Hängt die Wirksamkeit des schuldrechtlichen Versorgungsvertrages von einer staatlichen Genehmigung (z.B. einer familien- oder nachlassgerichtlichen Genehmigung) ab, wirkt diese auf den Zeitpunkt des Vertragsabschlusses zurück, wenn die Parteien alles in ihrer Macht stehende getan haben, um einen wirksamen Vertrag abzuschließen. Handelt es sich dagegen um eine aufschiebende Bedingung, kommt es auf den Zeitpunkt des Bedingungseintritts an.[9]

 

Rz. 5

Rechtsfolge einer Vermögensübergabe gegen Versorgungsleistungen ist, dass die Übertragung des Vermögens in einkommensteuerrechtlicher Hinsicht als (voll) unentgeltliche Übertragung anzusehen ist. Die Versorgungsleistungen stellen weder Veräußerungsentgelt noch Anschaffungskosten dar.[10] Der Übernehmer tritt vielmehr an die Stelle des Übergebers und führt dessen Abschreibungsbemessungsgrundlage fort. In Höhe der wiederkehrenden Leistungen steht dem Übernehmer in vollem Umfang ein Sonderausgabenabzug nach § 10 Abs. 1a Nr. 2 EStG zu. Der Übergeber muss die empfangenen Leistungen gemäß § 22 Nr. 1a EStG als Einkommen versteuern.

 

Rz. 6

 

Hinweis

Die nach altem Recht aus Sicht des Übernehmers notwendige Differenzierung in voll abziehbare dauernde Lasten und die nur mit dem Ertragsanteil abzugsfähigen Leibrenten entfällt. Es kommt daher in steuerrechtlicher Hinsicht nicht mehr darauf an, ob der Versorgungsvertrag eine Abänderbarkeit der Leistungen (z.B. nach § 323 ZPO) vorsieht. § 22 Nr. 1a EStG bzw. § 22 Nr. 1b EStG a.F. greift grds. unabhängig vom Zeitpunkt des Abschlusses des Versorgungsvertrages für die Zahlungen ab dem Veranlagungszeitraum 2008 ein. Jedoch lässt sich dem Einkommensteuerrecht kein generelles Korrespondenzprinzip bei der Besteuerung wiederkehrender Bezüge entnehmen.
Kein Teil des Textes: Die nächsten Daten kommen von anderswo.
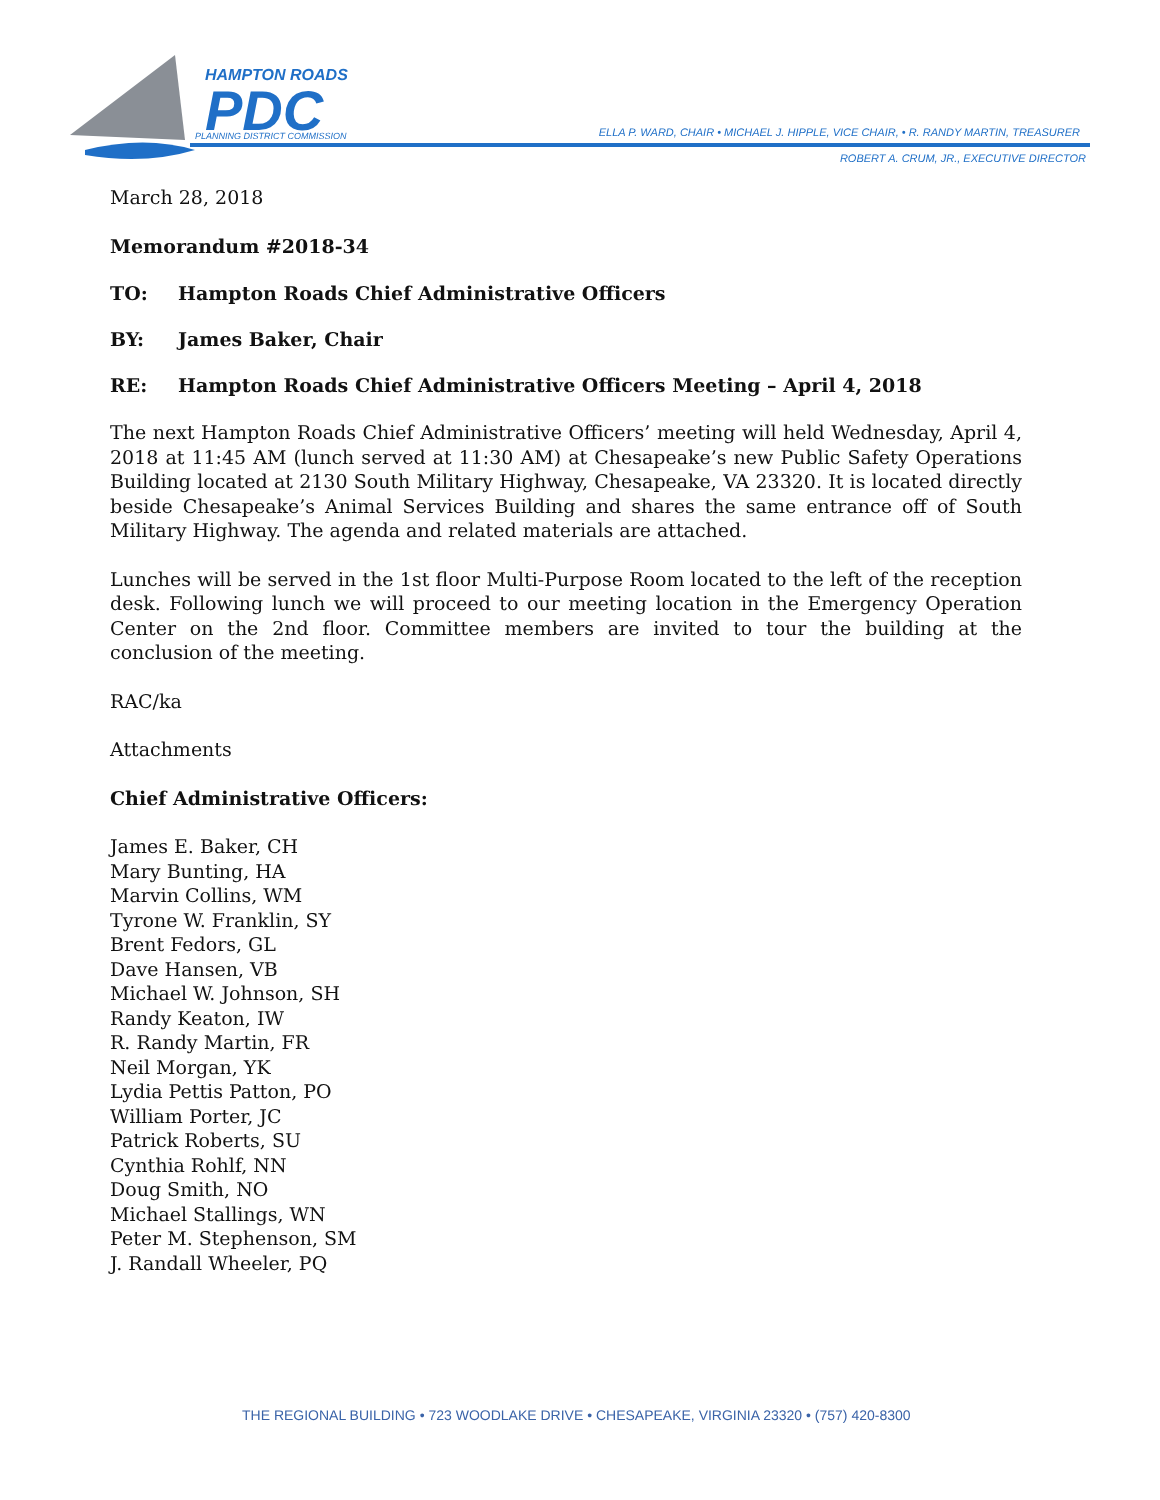HAMPTON ROADS
PDC
PLANNING DISTRICT COMMISSION
ELLA P. WARD, CHAIR • MICHAEL J. HIPPLE, VICE CHAIR, • R. RANDY MARTIN, TREASURER
ROBERT A. CRUM, JR., EXECUTIVE DIRECTOR
March 28, 2018
Memorandum #2018-34
TO: Hampton Roads Chief Administrative Officers
BY: James Baker, Chair
RE: Hampton Roads Chief Administrative Officers Meeting – April 4, 2018
The next Hampton Roads Chief Administrative Officers’ meeting will held Wednesday, April 4, 2018 at 11:45 AM (lunch served at 11:30 AM) at Chesapeake’s new Public Safety Operations Building located at 2130 South Military Highway, Chesapeake, VA 23320. It is located directly beside Chesapeake’s Animal Services Building and shares the same entrance off of South Military Highway. The agenda and related materials are attached.
Lunches will be served in the 1st floor Multi-Purpose Room located to the left of the reception desk. Following lunch we will proceed to our meeting location in the Emergency Operation Center on the 2nd floor. Committee members are invited to tour the building at the conclusion of the meeting.
RAC/ka
Attachments
Chief Administrative Officers:
James E. Baker, CH
Mary Bunting, HA
Marvin Collins, WM
Tyrone W. Franklin, SY
Brent Fedors, GL
Dave Hansen, VB
Michael W. Johnson, SH
Randy Keaton, IW
R. Randy Martin, FR
Neil Morgan, YK
Lydia Pettis Patton, PO
William Porter, JC
Patrick Roberts, SU
Cynthia Rohlf, NN
Doug Smith, NO
Michael Stallings, WN
Peter M. Stephenson, SM
J. Randall Wheeler, PQ
THE REGIONAL BUILDING • 723 WOODLAKE DRIVE • CHESAPEAKE, VIRGINIA 23320 • (757) 420-8300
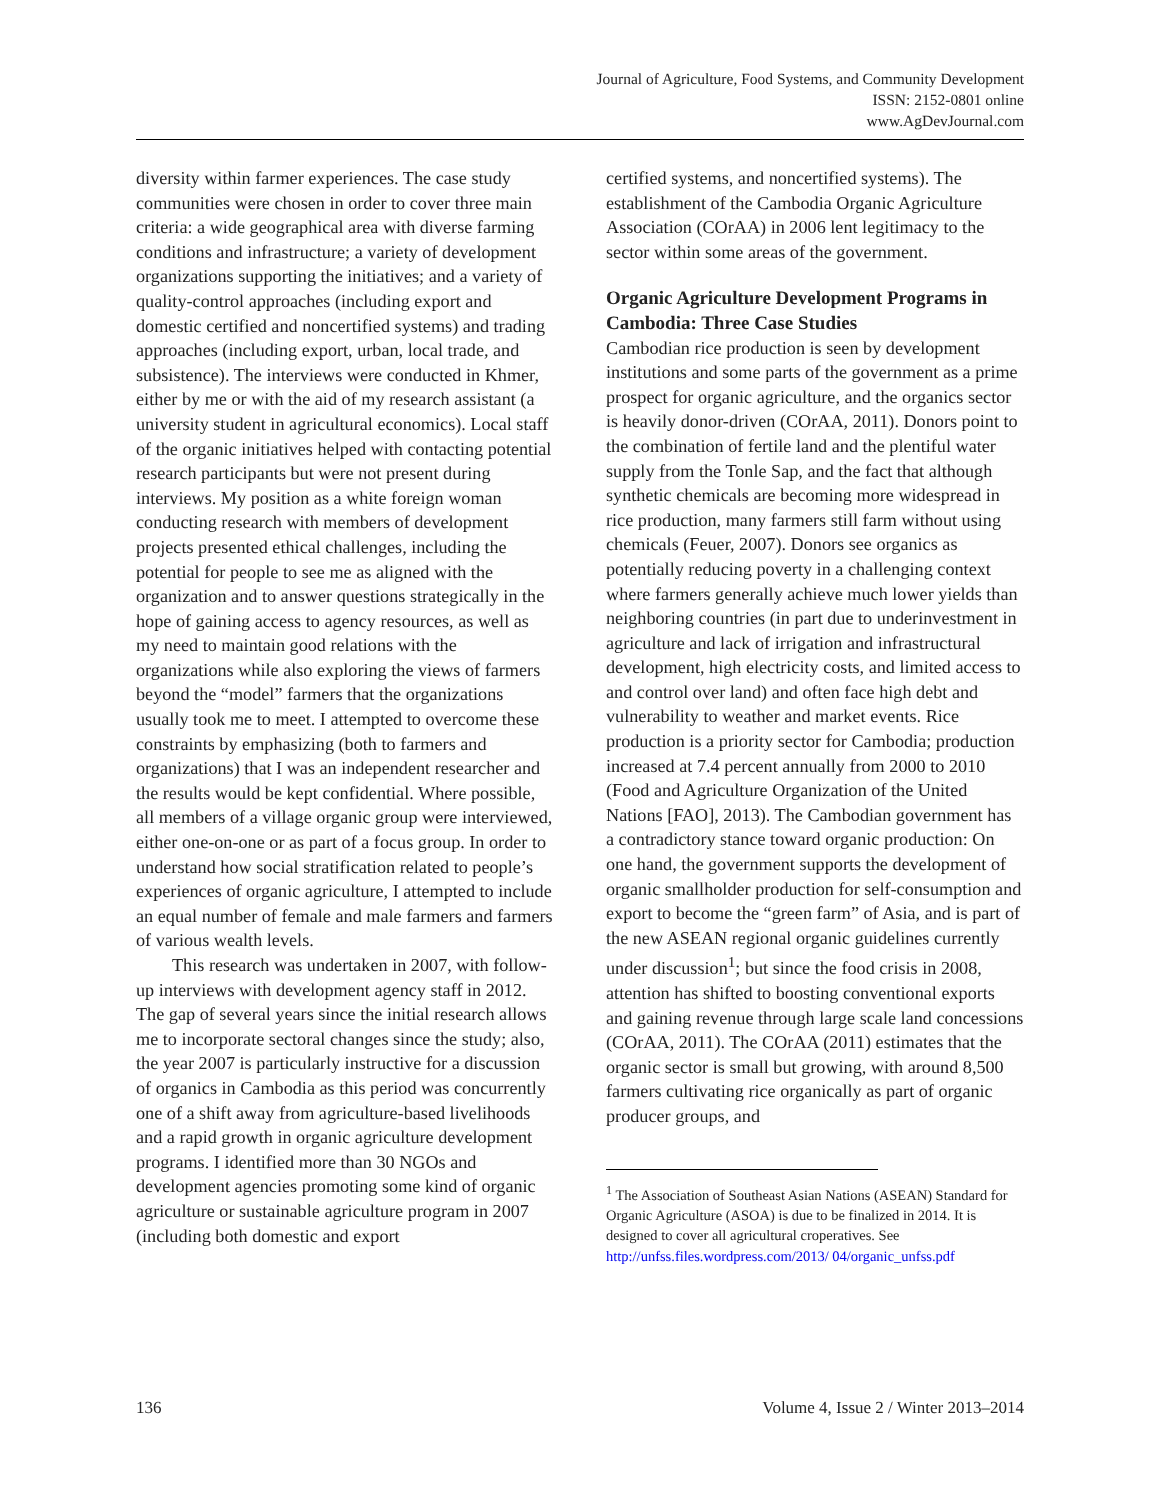Journal of Agriculture, Food Systems, and Community Development
ISSN: 2152-0801 online
www.AgDevJournal.com
diversity within farmer experiences. The case study communities were chosen in order to cover three main criteria: a wide geographical area with diverse farming conditions and infrastructure; a variety of development organizations supporting the initia­tives; and a variety of quality-control approaches (including export and domestic certified and non­certified systems) and trading approaches (includ­ing export, urban, local trade, and subsistence). The interviews were conducted in Khmer, either by me or with the aid of my research assistant (a univer­sity student in agricultural economics). Local staff of the organic initiatives helped with contacting potential research participants but were not present during interviews. My position as a white foreign woman conducting research with members of development projects presented ethical challenges, including the potential for people to see me as aligned with the organization and to answer ques­tions strategically in the hope of gaining access to agency resources, as well as my need to maintain good relations with the organizations while also exploring the views of farmers beyond the “model” farmers that the organizations usually took me to meet. I attempted to overcome these constraints by emphasizing (both to farmers and organizations) that I was an independent researcher and the results would be kept confidential. Where possible, all members of a village organic group were inter­viewed, either one-on-one or as part of a focus group. In order to understand how social stratifi­cation related to people’s experiences of organic agriculture, I attempted to include an equal number of female and male farmers and farmers of various wealth levels.
This research was undertaken in 2007, with follow-up interviews with development agency staff in 2012. The gap of several years since the initial research allows me to incorporate sectoral changes since the study; also, the year 2007 is particularly instructive for a discussion of organics in Cambodia as this period was concurrently one of a shift away from agriculture-based livelihoods and a rapid growth in organic agriculture development programs. I identified more than 30 NGOs and development agencies promoting some kind of organic agriculture or sustainable agriculture pro­gram in 2007 (including both domestic and export
certified systems, and noncertified systems). The establishment of the Cambodia Organic Agricul­ture Association (COrAA) in 2006 lent legitimacy to the sector within some areas of the government.
Organic Agriculture Development Programs in Cambodia: Three Case Studies
Cambodian rice production is seen by development institutions and some parts of the government as a prime prospect for organic agriculture, and the organics sector is heavily donor-driven (COrAA, 2011). Donors point to the combination of fertile land and the plentiful water supply from the Tonle Sap, and the fact that although synthetic chemicals are becoming more widespread in rice production, many farmers still farm without using chemicals (Feuer, 2007). Donors see organics as potentially reducing poverty in a challenging context where farmers generally achieve much lower yields than neighboring countries (in part due to underinvest­ment in agriculture and lack of irrigation and infrastructural development, high electricity costs, and limited access to and control over land) and often face high debt and vulnerability to weather and market events. Rice production is a priority sector for Cambodia; production increased at 7.4 percent annually from 2000 to 2010 (Food and Agriculture Organization of the United Nations [FAO], 2013). The Cambodian government has a contradictory stance toward organic production: On one hand, the government supports the development of organic smallholder production for self-consumption and export to become the “green farm” of Asia, and is part of the new ASEAN regional organic guidelines currently under discus­sion<sup>1</sup>; but since the food crisis in 2008, attention has shifted to boosting conventional exports and gaining revenue through large scale land conces­sions (COrAA, 2011). The COrAA (2011) esti­mates that the organic sector is small but growing, with around 8,500 farmers cultivating rice organically as part of organic producer groups, and
<sup>1</sup> The Association of Southeast Asian Nations (ASEAN) Standard for Organic Agriculture (ASOA) is due to be finalized in 2014. It is designed to cover all agricultural croperatives. See http://unfss.files.wordpress.com/2013/ 04/organic_unfss.pdf
136 Volume 4, Issue 2 / Winter 2013–2014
Die Besteuerung beim Leistungsempfänger und beim Leistenden erfolgt unabhängig voneinander, so dass der jeweils andere Vertragspartner keine Rechte aus einer fehlerhaften steuerrechtlichen Behandlung bei der anderen Partei ableiten kann.[11]

 

Rz. 7

In erbschaft- und schenkungsteuerrechtlicher Hinsicht liegt ein zumindest teilweise entgeltlicher Vorgang vor. Eine Schenkungsteuerpflicht scheidet grds. aus, wenn der Wert der Versorgungsleistungen dem Wert des übertragenen Vermögens entspricht. Regelmäßig wird aber der Wert des zugewendeten Vermögens den Wert der Versorgungsleistungen übersteigen, so dass hinsichtlich des überschießenden Betrags eine unentgeltliche Schenkung in Betracht kommt. In diesen Fällen ist folglich eine Aufteilung des übertragenen Vermögens nach den Grundsätzen einer gemischten Schenkung vorzunehmen.

 

Rz. 8

Für eine Vermögensübertragung gegen Versorgungsleistungen müssen nach neuem Recht die nachfolgenden Voraussetzungen erfüllt sein:

1. Es muss eine Vermögensübertragung i.S.v. § 10 Abs. 1a Nr. 2 EStG vorliegen. Dies setzt voraus, dass es sich nicht um eine (voll) entgeltliche Veräußerung handelt und eine existenzsichernden Wirtschaftseinheit i.S.v. § 10 Abs. 1a Nr. 2 EStG übertragen wird.
2. Des Weiteren muss es sich um eine Versorgungsleistung i.S.v. § ...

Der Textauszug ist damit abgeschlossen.